This article appeared Sunday, Dec. 17, 2006, in the Opinion section of the Rockford Register Star.
By Brian Leaf
Special to the Register Star
One of the goals of Severson Dells Nature Center is to help people develop a sense of place, to know about where they live, to have a connection to this region.
Many people think that to experience nature they have to travel to Wisconsin, a national park or a rainforest. Some place exotic.
A couple of years ago I was speaking with a teacher from Spectrum School, Sally Wonder. Mrs. Wonder. Could there be a better name for a teacher? She’s been bringing classes to the nature center for many years and knows the value of outdoor education.
Mrs. Wonder told me about a 7-year-old student. He’d just returned from a family trip to California, and while there, he walked among the redwoods in Muir Woods, a national monument near San Francisco. It’s one of the most revered forests on Earth. Imagine for a moment a 7-year-old walking through these strange, beautiful, humungous trees like an ant among giants. Mrs. Wonder asked him whether Muir Woods was nice. He responded, “Yes, almost as nice as Severson Dells.”
It made me chuckle, but it makes perfect sense. This child didn’t have to travel 2,000 miles to experience natural beauty. He found it here, under his nose, in Winnebago County, a place many of us fail to look. He’s connected.
And when this kid grows up, I hope he lives here and runs for mayor. I hope he is still as attached to what we have here as he was as a second-grader. We need people like him who don’t see all property as 40 acres zoned for ag or commercial or residential. We need people who see land that should be zoned for birds or deer or frogs, where people can reconnect with nature, to get outside and explore.
Don’t get me wrong. Growth is important. It is part of what makes a healthy economy.
But it’s not the only measure of a healthy community’s quality of life. Quality of life means different things to people. Great health care, low crime, proximity to a Gap store.
But great places to live also have nature.
This region has been a doormat for Money Magazine’s annual places to live survey.
Over the years it’s said that crime is too high, job creation too slow, we’re not close to mountains and ski resorts, we don’t have beaches or an ocean. We can take measures to fight crime and create jobs.

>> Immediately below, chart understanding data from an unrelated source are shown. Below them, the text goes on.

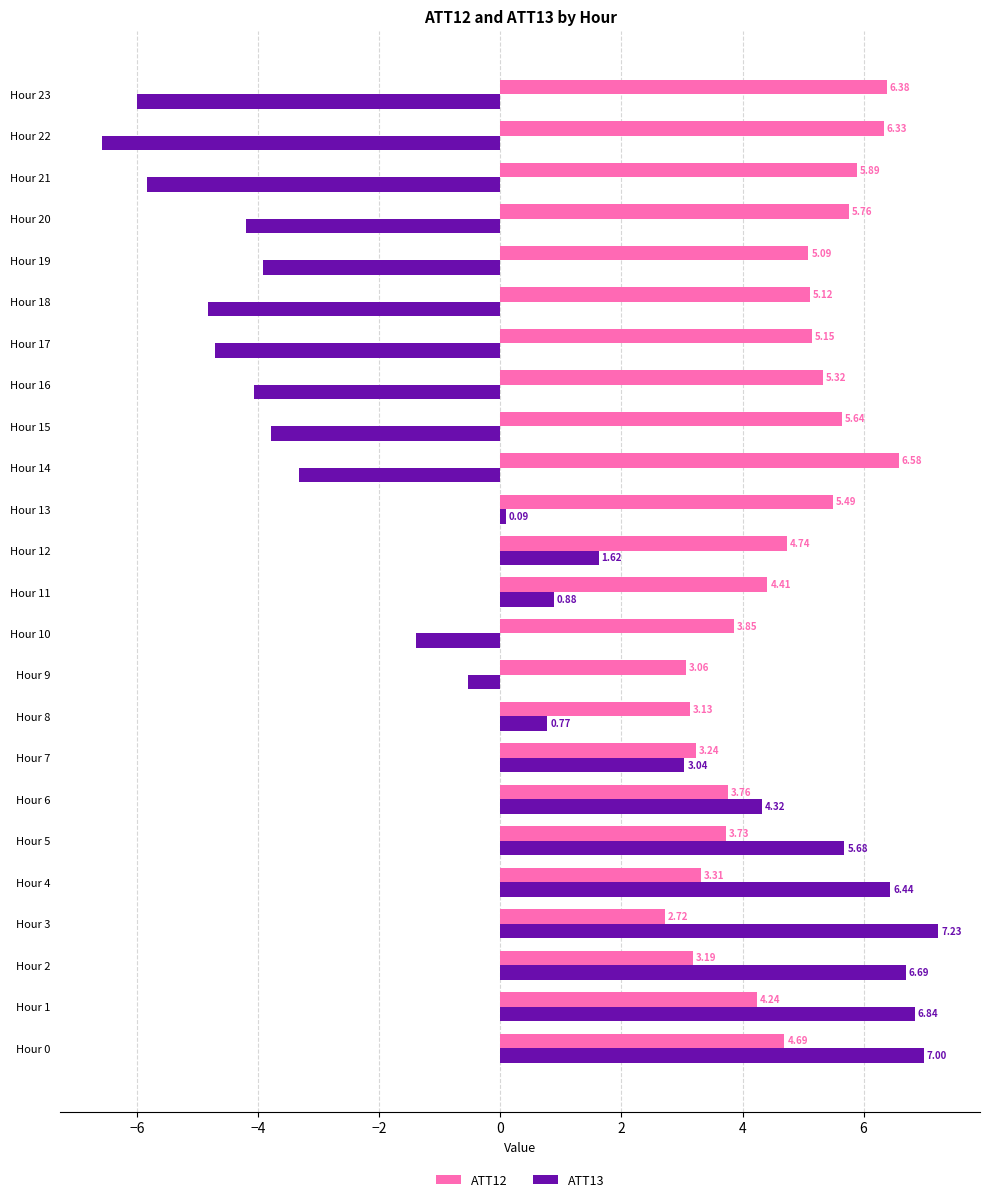

What is the maximum value shown in the chart?

7.2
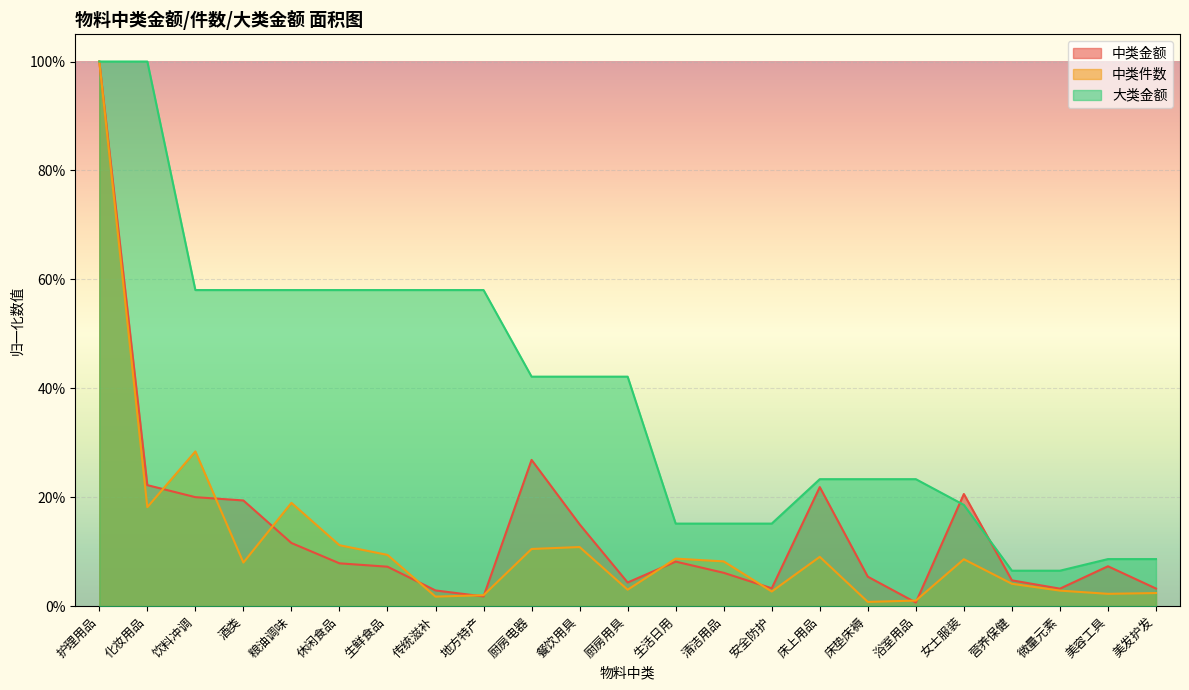

What is the greatest value displayed?

1.0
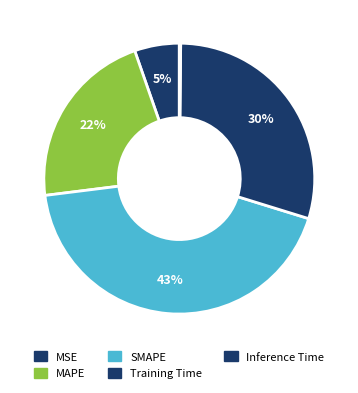

True or false: SMAPE accounts for 43% of the total.

True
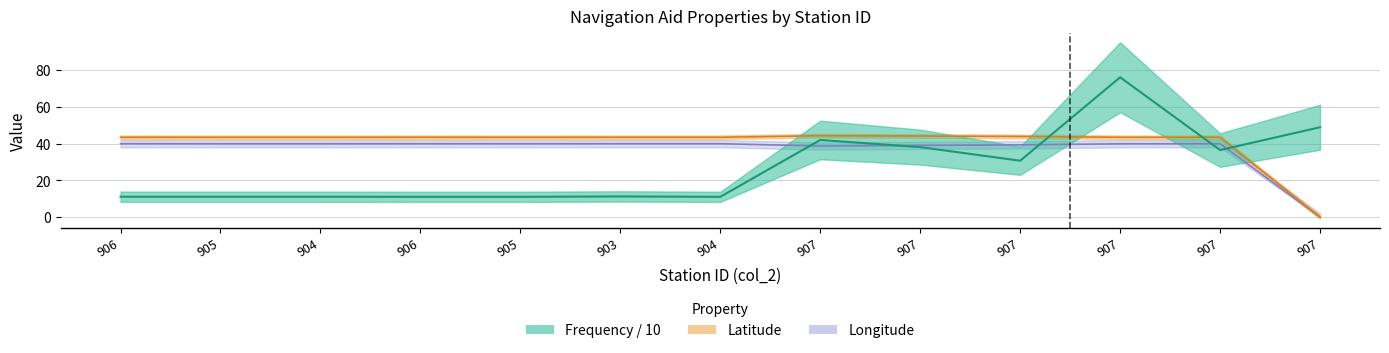

Which series has the widest spread of values?

Frequency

And although we can’t move mountains or create an ocean, we are in a position to make this community more like top places in the 2006 Money survey — places that had “big city opportunities and amenities with a lot more green space and a lot less stress.”

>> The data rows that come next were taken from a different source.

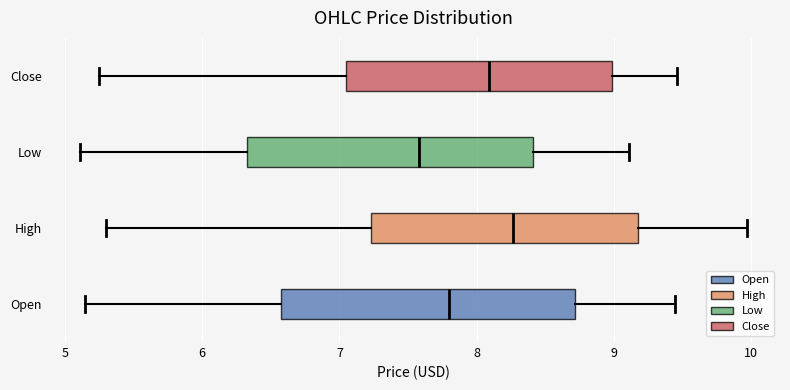

Which box has the furthest to the right median line?

High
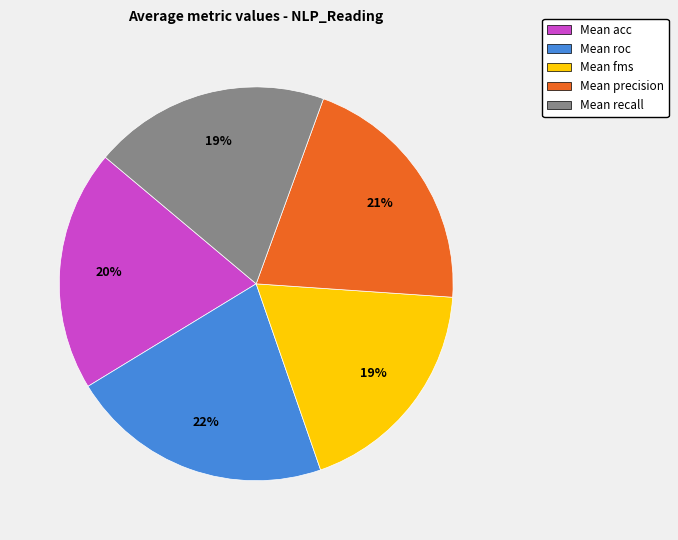

Does any single category account for the majority?

No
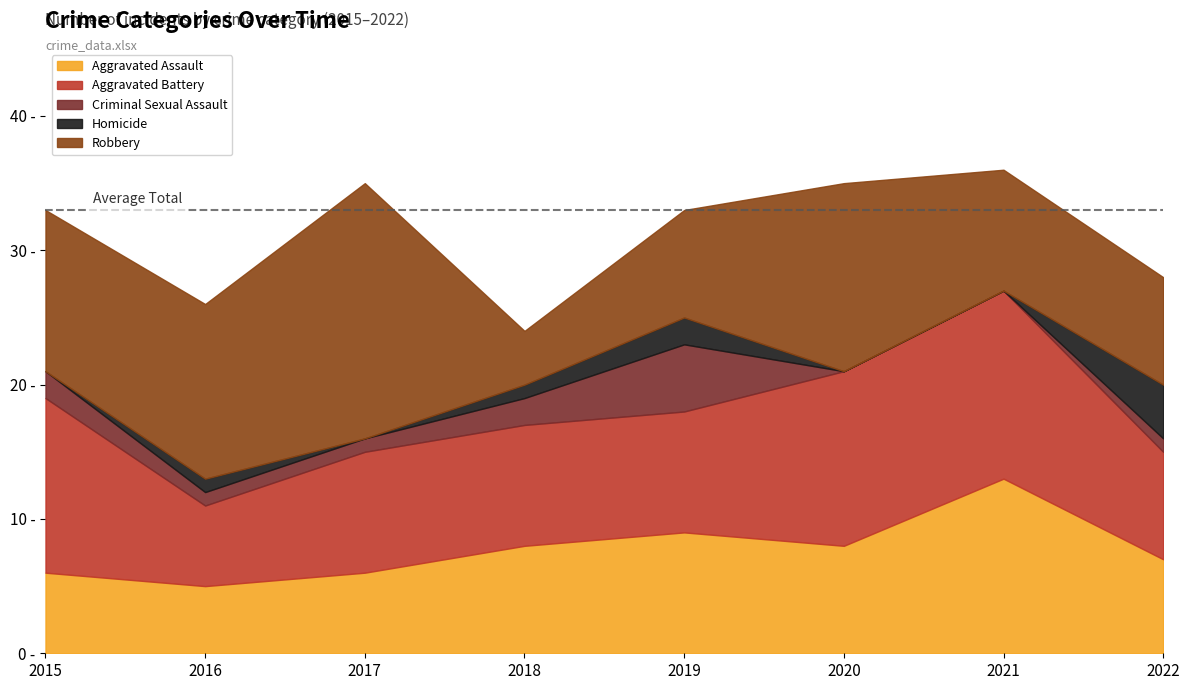

What is the average value of the Robbery series?

11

We have 3,000 kindergarten to sixth-grade students who visit Severson Dells each year. Most come from cities, not near the woods where there are “lions and tigers and bears.” They’ve never walked in a forest, hiked through a prairie or sloshed in a stream. It’s crazy, but this natural world is far scarier than the asphalt world where they live.
By the time a child who visits our center has hiked for an hour, gone on a scavenger hunt for fungus, feathers and lichens, the change is complete.

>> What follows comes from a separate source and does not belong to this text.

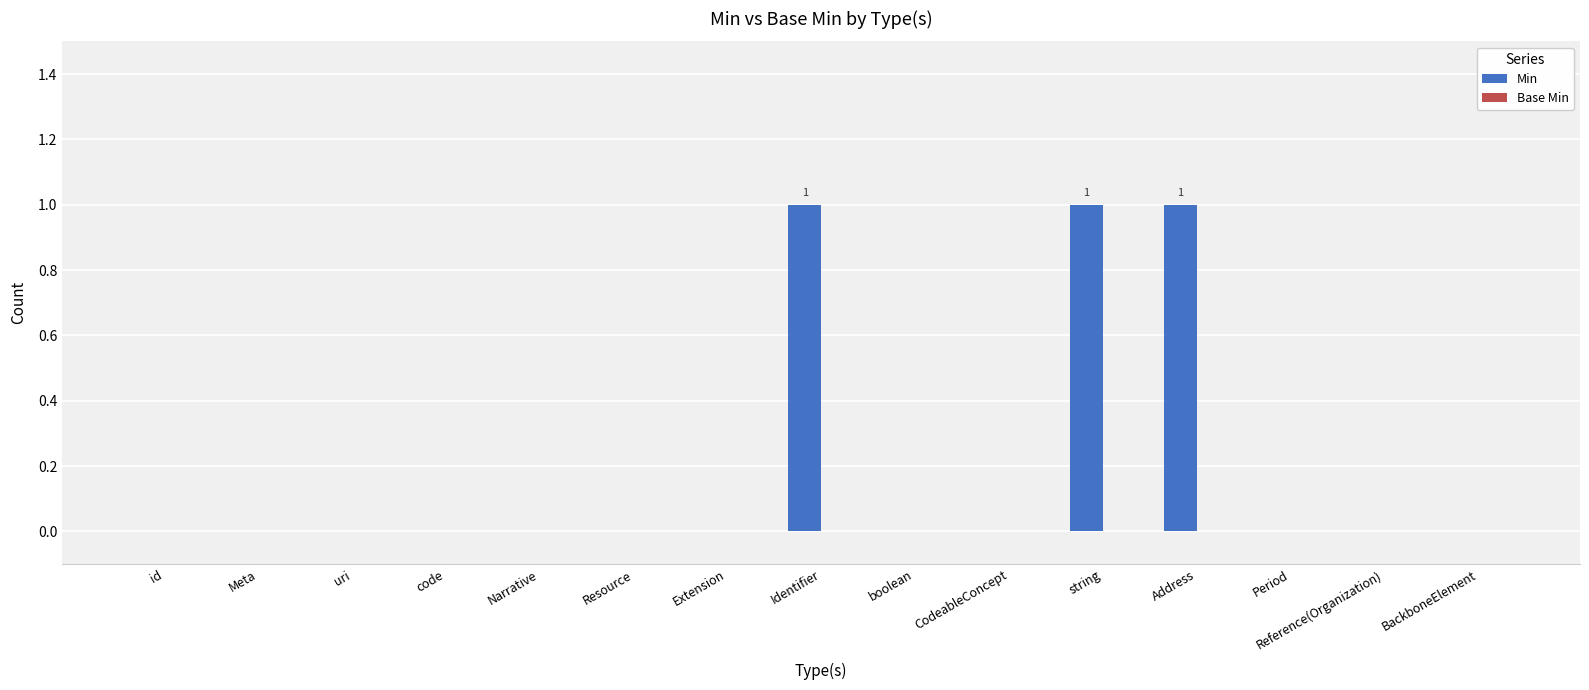

Which has a higher value, Address or code?

Address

Fear has melted into a smile, and because the child had a chance to experience nature here, there’s a great chance they’ll go home and look for nature in their yard, trees or vacant lot.
We live in a fearful world. We no longer turn in to the weather forecast. We tune into the “storm team.” Terrorists are gunning for us. Bird flu is going to kill us if West Nile virus doesn’t get us first. There’s Stranger Danger, pedophiles, robbers, gangs. Some days it seems a lot easier to stay inside.
That’s what I truly fear. There’s a disconnect with nature. Kids don’t get outside to play and explore.
And we’ve lost our vacant lots. There is less green space in the urban areas, where eight of 10 Americans live.
And although kidnapping statistically is less common than it was a generation ago, people fear it more because such incidents have become so highly publicized that the perception is it’s dangerous to let your kids play outside.
Severson Dells finds itself as the last strong player standing in nature education in our area. And we’re planning to remain standing and to fill the gap.
Let me share some of our dreams.
We would like to partner with area schools in programs rooted in hands-on nature experiences.
We want to increase nature programming at the Pecatonica River Forest Preserve (the nature center there closed last year) and other county sites.
We would like to begin a preschool next fall that focuses on the lost art of unstructured play in the outdoors.
We would hope to offer scholarships to the economically challenged families in our communities, so no child is left without a nature experience.
Severson Dells is building its endowment to solidify our future so that we can provide these valuable services to the next generation and the one after that.
We’re teaching vital lessons to students whose schools can no longer deliver in the era of No Child Left Behind. We must ensure that nature isn’t left behind, either.
Brian Leaf is executive development director at Severson Dells Nature Center. This is excerpted from a speech he gave Friday to Rockford Masonic Hi-12 at the Stockholm Inn.